--- Your objective ---
Reproduce the data below exactly as written. Pictures do not belong in the copy.

(Records excerpted from a collection)
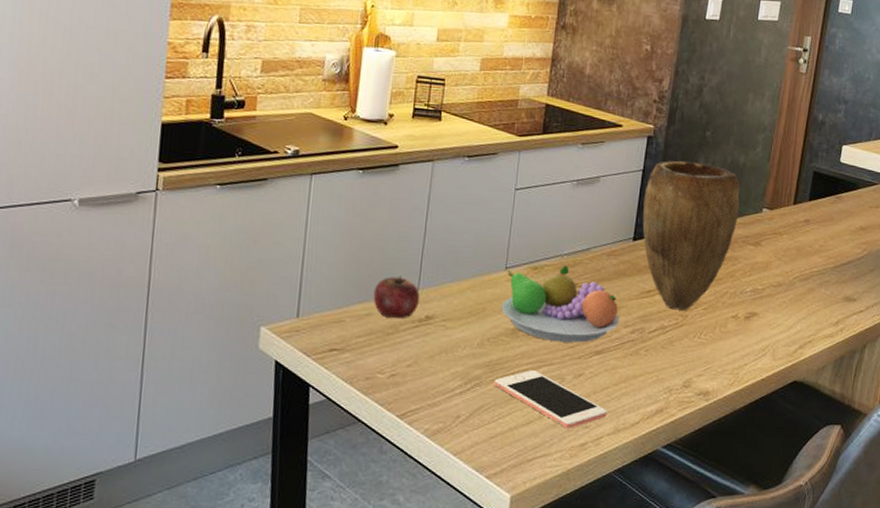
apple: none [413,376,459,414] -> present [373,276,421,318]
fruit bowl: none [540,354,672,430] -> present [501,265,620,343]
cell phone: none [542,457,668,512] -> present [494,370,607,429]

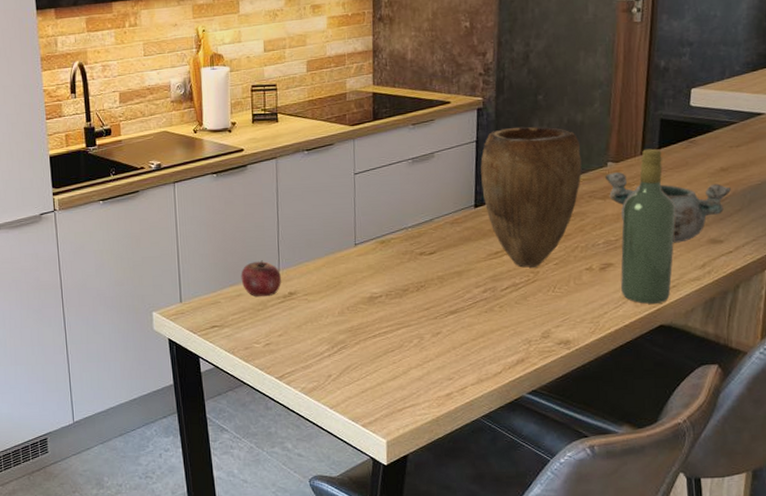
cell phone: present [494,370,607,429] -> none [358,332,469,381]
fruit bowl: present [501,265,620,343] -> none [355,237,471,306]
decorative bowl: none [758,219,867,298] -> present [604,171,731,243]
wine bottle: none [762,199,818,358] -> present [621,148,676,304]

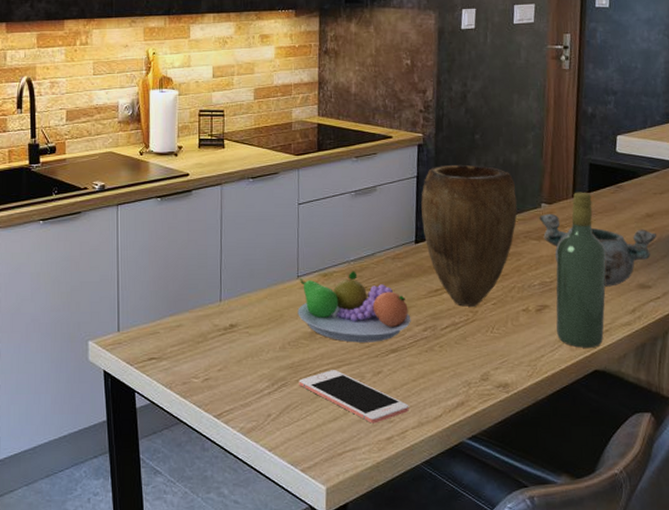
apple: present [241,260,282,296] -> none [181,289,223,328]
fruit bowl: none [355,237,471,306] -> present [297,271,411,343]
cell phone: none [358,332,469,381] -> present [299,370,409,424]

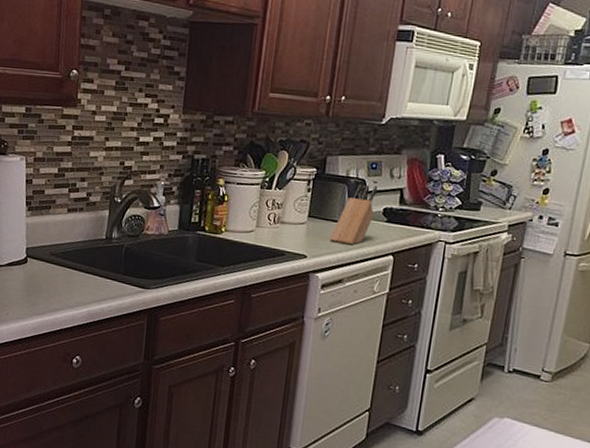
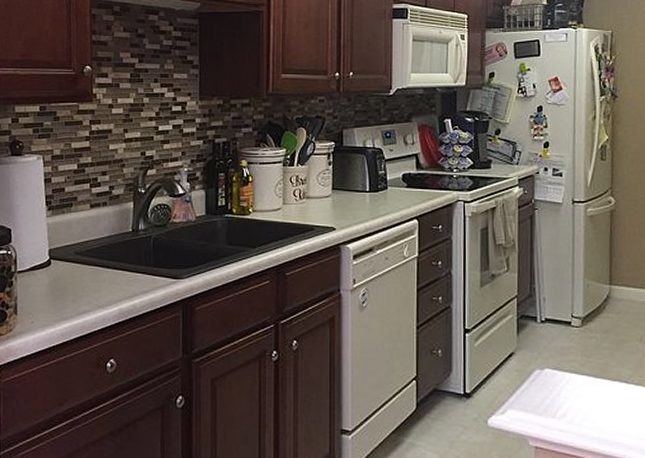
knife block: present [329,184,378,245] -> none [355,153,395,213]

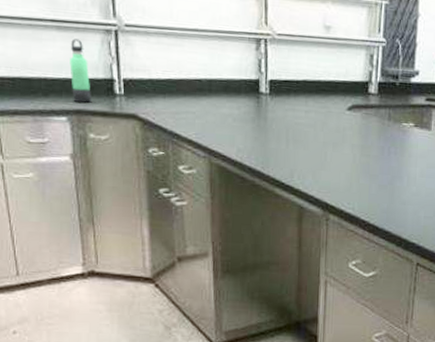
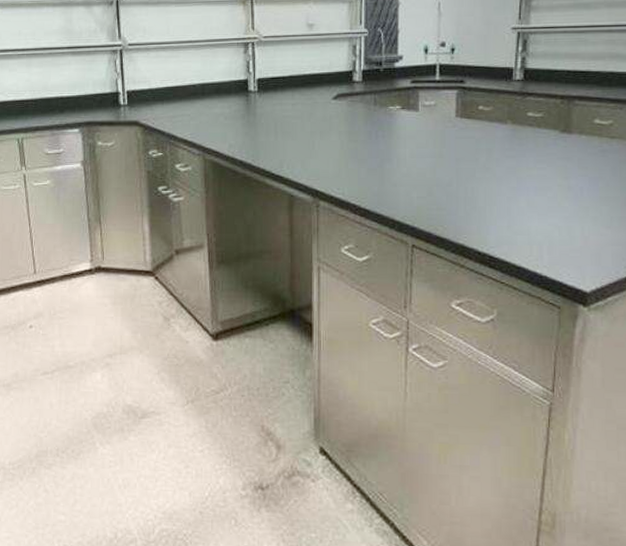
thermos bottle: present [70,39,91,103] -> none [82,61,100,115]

--- Task answer ---
apple: none [413,376,459,414] -> present [373,276,421,318]
fruit bowl: none [540,354,672,430] -> present [501,265,620,343]
cell phone: none [542,457,668,512] -> present [494,370,607,429]

cell phone: present [494,370,607,429] -> none [358,332,469,381]
fruit bowl: present [501,265,620,343] -> none [355,237,471,306]
decorative bowl: none [758,219,867,298] -> present [604,171,731,243]
wine bottle: none [762,199,818,358] -> present [621,148,676,304]

apple: present [241,260,282,296] -> none [181,289,223,328]
fruit bowl: none [355,237,471,306] -> present [297,271,411,343]
cell phone: none [358,332,469,381] -> present [299,370,409,424]

knife block: present [329,184,378,245] -> none [355,153,395,213]

thermos bottle: present [70,39,91,103] -> none [82,61,100,115]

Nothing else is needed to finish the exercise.